(PROVIDED MATERIAL):
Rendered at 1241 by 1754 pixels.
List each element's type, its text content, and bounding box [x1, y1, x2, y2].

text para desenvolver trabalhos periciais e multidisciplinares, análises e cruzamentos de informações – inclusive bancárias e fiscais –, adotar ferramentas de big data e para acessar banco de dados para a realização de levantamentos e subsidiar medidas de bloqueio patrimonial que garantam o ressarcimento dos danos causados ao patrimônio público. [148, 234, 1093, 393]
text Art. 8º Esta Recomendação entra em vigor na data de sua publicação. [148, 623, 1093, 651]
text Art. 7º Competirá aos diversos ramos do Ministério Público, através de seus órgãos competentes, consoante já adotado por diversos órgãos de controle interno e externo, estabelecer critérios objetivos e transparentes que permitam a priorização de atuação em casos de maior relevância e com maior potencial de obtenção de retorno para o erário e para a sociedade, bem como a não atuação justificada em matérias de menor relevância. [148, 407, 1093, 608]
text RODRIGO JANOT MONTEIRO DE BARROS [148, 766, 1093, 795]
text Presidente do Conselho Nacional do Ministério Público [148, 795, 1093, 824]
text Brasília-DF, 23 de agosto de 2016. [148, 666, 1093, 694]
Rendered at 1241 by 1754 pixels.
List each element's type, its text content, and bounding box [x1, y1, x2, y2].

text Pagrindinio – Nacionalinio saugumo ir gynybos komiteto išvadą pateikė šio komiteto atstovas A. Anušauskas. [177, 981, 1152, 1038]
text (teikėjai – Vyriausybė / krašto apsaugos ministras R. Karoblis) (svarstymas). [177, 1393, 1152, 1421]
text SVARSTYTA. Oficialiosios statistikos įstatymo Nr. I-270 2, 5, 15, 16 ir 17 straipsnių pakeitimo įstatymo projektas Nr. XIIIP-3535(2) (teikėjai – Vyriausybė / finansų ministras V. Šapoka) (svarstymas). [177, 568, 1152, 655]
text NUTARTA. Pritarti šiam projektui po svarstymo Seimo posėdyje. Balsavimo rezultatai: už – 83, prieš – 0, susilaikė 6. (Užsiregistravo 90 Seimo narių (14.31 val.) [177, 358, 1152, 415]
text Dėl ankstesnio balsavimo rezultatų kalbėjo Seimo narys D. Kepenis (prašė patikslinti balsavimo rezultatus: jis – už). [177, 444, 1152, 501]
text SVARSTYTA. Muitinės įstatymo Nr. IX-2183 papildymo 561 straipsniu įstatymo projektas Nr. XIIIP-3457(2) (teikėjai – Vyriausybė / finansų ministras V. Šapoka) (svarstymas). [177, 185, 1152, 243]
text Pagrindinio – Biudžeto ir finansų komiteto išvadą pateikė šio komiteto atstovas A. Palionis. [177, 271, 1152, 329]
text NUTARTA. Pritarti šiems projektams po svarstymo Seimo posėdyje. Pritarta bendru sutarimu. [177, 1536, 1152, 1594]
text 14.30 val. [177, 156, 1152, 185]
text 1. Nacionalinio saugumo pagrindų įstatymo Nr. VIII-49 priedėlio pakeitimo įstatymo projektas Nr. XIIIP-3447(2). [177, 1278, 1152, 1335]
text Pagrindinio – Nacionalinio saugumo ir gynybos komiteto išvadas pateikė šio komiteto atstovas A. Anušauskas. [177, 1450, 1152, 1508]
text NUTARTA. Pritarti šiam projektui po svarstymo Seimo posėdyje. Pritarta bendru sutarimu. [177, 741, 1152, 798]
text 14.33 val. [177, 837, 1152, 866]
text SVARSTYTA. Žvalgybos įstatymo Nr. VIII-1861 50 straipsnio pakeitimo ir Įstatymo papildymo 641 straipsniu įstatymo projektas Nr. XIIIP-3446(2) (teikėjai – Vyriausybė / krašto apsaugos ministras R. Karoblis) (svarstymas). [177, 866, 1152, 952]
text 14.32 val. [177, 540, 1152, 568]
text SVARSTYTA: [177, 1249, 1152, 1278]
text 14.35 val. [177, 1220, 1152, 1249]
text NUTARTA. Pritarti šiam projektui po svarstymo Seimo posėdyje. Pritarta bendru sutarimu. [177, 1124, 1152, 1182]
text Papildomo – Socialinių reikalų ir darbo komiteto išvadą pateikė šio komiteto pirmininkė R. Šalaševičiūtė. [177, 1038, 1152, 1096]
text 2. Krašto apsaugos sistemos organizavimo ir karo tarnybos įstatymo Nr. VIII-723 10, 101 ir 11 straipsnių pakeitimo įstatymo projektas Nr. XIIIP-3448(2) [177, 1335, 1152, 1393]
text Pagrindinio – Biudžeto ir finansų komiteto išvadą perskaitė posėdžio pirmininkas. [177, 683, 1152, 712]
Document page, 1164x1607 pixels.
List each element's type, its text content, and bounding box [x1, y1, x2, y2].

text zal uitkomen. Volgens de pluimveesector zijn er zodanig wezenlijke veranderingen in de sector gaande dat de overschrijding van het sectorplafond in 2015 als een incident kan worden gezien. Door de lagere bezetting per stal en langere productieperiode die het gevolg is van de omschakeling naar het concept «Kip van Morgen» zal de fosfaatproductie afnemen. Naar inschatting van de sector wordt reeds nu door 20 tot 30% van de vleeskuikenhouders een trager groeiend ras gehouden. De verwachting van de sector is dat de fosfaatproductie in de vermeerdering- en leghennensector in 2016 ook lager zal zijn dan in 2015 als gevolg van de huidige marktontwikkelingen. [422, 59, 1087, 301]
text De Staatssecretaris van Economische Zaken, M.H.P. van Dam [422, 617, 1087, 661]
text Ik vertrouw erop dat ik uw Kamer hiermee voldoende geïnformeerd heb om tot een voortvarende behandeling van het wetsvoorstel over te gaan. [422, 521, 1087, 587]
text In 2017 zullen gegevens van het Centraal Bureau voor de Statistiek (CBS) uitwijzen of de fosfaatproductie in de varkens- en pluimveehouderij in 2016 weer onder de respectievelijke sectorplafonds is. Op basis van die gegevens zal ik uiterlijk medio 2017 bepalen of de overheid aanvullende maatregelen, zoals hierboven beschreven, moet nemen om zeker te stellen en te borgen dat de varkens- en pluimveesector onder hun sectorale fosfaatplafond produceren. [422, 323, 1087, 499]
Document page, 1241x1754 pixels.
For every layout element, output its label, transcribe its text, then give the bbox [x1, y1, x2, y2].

(YOUR TASK): Rewrite all the items above, replacing "bounding box" with "bounding rectangle" and leaving everything else unchanged.

(EXPECTED ANSWER):
Rendered at 1241 by 1754 pixels.
List each element's type, its text content, and bounding rectangle [x1, y1, x2, y2].

text para desenvolver trabalhos periciais e multidisciplinares, análises e cruzamentos de informações – inclusive bancárias e fiscais –, adotar ferramentas de big data e para acessar banco de dados para a realização de levantamentos e subsidiar medidas de bloqueio patrimonial que garantam o ressarcimento dos danos causados ao patrimônio público. [148, 234, 1093, 393]
text Art. 8º Esta Recomendação entra em vigor na data de sua publicação. [148, 623, 1093, 651]
text Art. 7º Competirá aos diversos ramos do Ministério Público, através de seus órgãos competentes, consoante já adotado por diversos órgãos de controle interno e externo, estabelecer critérios objetivos e transparentes que permitam a priorização de atuação em casos de maior relevância e com maior potencial de obtenção de retorno para o erário e para a sociedade, bem como a não atuação justificada em matérias de menor relevância. [148, 407, 1093, 608]
text RODRIGO JANOT MONTEIRO DE BARROS [148, 766, 1093, 795]
text Presidente do Conselho Nacional do Ministério Público [148, 795, 1093, 824]
text Brasília-DF, 23 de agosto de 2016. [148, 666, 1093, 694]
Rendered at 1241 by 1754 pixels.
List each element's type, its text content, and bounding rectangle [x1, y1, x2, y2].

text Pagrindinio – Nacionalinio saugumo ir gynybos komiteto išvadą pateikė šio komiteto atstovas A. Anušauskas. [177, 981, 1152, 1038]
text (teikėjai – Vyriausybė / krašto apsaugos ministras R. Karoblis) (svarstymas). [177, 1393, 1152, 1421]
text SVARSTYTA. Oficialiosios statistikos įstatymo Nr. I-270 2, 5, 15, 16 ir 17 straipsnių pakeitimo įstatymo projektas Nr. XIIIP-3535(2) (teikėjai – Vyriausybė / finansų ministras V. Šapoka) (svarstymas). [177, 568, 1152, 655]
text NUTARTA. Pritarti šiam projektui po svarstymo Seimo posėdyje. Balsavimo rezultatai: už – 83, prieš – 0, susilaikė 6. (Užsiregistravo 90 Seimo narių (14.31 val.) [177, 358, 1152, 415]
text Dėl ankstesnio balsavimo rezultatų kalbėjo Seimo narys D. Kepenis (prašė patikslinti balsavimo rezultatus: jis – už). [177, 444, 1152, 501]
text SVARSTYTA. Muitinės įstatymo Nr. IX-2183 papildymo 561 straipsniu įstatymo projektas Nr. XIIIP-3457(2) (teikėjai – Vyriausybė / finansų ministras V. Šapoka) (svarstymas). [177, 185, 1152, 243]
text Pagrindinio – Biudžeto ir finansų komiteto išvadą pateikė šio komiteto atstovas A. Palionis. [177, 271, 1152, 329]
text NUTARTA. Pritarti šiems projektams po svarstymo Seimo posėdyje. Pritarta bendru sutarimu. [177, 1536, 1152, 1594]
text 14.30 val. [177, 156, 1152, 185]
text 1. Nacionalinio saugumo pagrindų įstatymo Nr. VIII-49 priedėlio pakeitimo įstatymo projektas Nr. XIIIP-3447(2). [177, 1278, 1152, 1335]
text Pagrindinio – Nacionalinio saugumo ir gynybos komiteto išvadas pateikė šio komiteto atstovas A. Anušauskas. [177, 1450, 1152, 1508]
text NUTARTA. Pritarti šiam projektui po svarstymo Seimo posėdyje. Pritarta bendru sutarimu. [177, 741, 1152, 798]
text 14.33 val. [177, 837, 1152, 866]
text SVARSTYTA. Žvalgybos įstatymo Nr. VIII-1861 50 straipsnio pakeitimo ir Įstatymo papildymo 641 straipsniu įstatymo projektas Nr. XIIIP-3446(2) (teikėjai – Vyriausybė / krašto apsaugos ministras R. Karoblis) (svarstymas). [177, 866, 1152, 952]
text 14.32 val. [177, 540, 1152, 568]
text SVARSTYTA: [177, 1249, 1152, 1278]
text 14.35 val. [177, 1220, 1152, 1249]
text NUTARTA. Pritarti šiam projektui po svarstymo Seimo posėdyje. Pritarta bendru sutarimu. [177, 1124, 1152, 1182]
text Papildomo – Socialinių reikalų ir darbo komiteto išvadą pateikė šio komiteto pirmininkė R. Šalaševičiūtė. [177, 1038, 1152, 1096]
text 2. Krašto apsaugos sistemos organizavimo ir karo tarnybos įstatymo Nr. VIII-723 10, 101 ir 11 straipsnių pakeitimo įstatymo projektas Nr. XIIIP-3448(2) [177, 1335, 1152, 1393]
text Pagrindinio – Biudžeto ir finansų komiteto išvadą perskaitė posėdžio pirmininkas. [177, 683, 1152, 712]
Document page, 1164x1607 pixels.
List each element's type, its text content, and bounding rectangle [x1, y1, x2, y2].

text zal uitkomen. Volgens de pluimveesector zijn er zodanig wezenlijke veranderingen in de sector gaande dat de overschrijding van het sectorplafond in 2015 als een incident kan worden gezien. Door de lagere bezetting per stal en langere productieperiode die het gevolg is van de omschakeling naar het concept «Kip van Morgen» zal de fosfaatproductie afnemen. Naar inschatting van de sector wordt reeds nu door 20 tot 30% van de vleeskuikenhouders een trager groeiend ras gehouden. De verwachting van de sector is dat de fosfaatproductie in de vermeerdering- en leghennensector in 2016 ook lager zal zijn dan in 2015 als gevolg van de huidige marktontwikkelingen. [422, 59, 1087, 301]
text De Staatssecretaris van Economische Zaken, M.H.P. van Dam [422, 617, 1087, 661]
text Ik vertrouw erop dat ik uw Kamer hiermee voldoende geïnformeerd heb om tot een voortvarende behandeling van het wetsvoorstel over te gaan. [422, 521, 1087, 587]
text In 2017 zullen gegevens van het Centraal Bureau voor de Statistiek (CBS) uitwijzen of de fosfaatproductie in de varkens- en pluimveehouderij in 2016 weer onder de respectievelijke sectorplafonds is. Op basis van die gegevens zal ik uiterlijk medio 2017 bepalen of de overheid aanvullende maatregelen, zoals hierboven beschreven, moet nemen om zeker te stellen en te borgen dat de varkens- en pluimveesector onder hun sectorale fosfaatplafond produceren. [422, 323, 1087, 499]
Document page, 1241x1754 pixels.
For every layout element, output its label, transcribe its text, then give the bbox [x1, y1, x2, y2].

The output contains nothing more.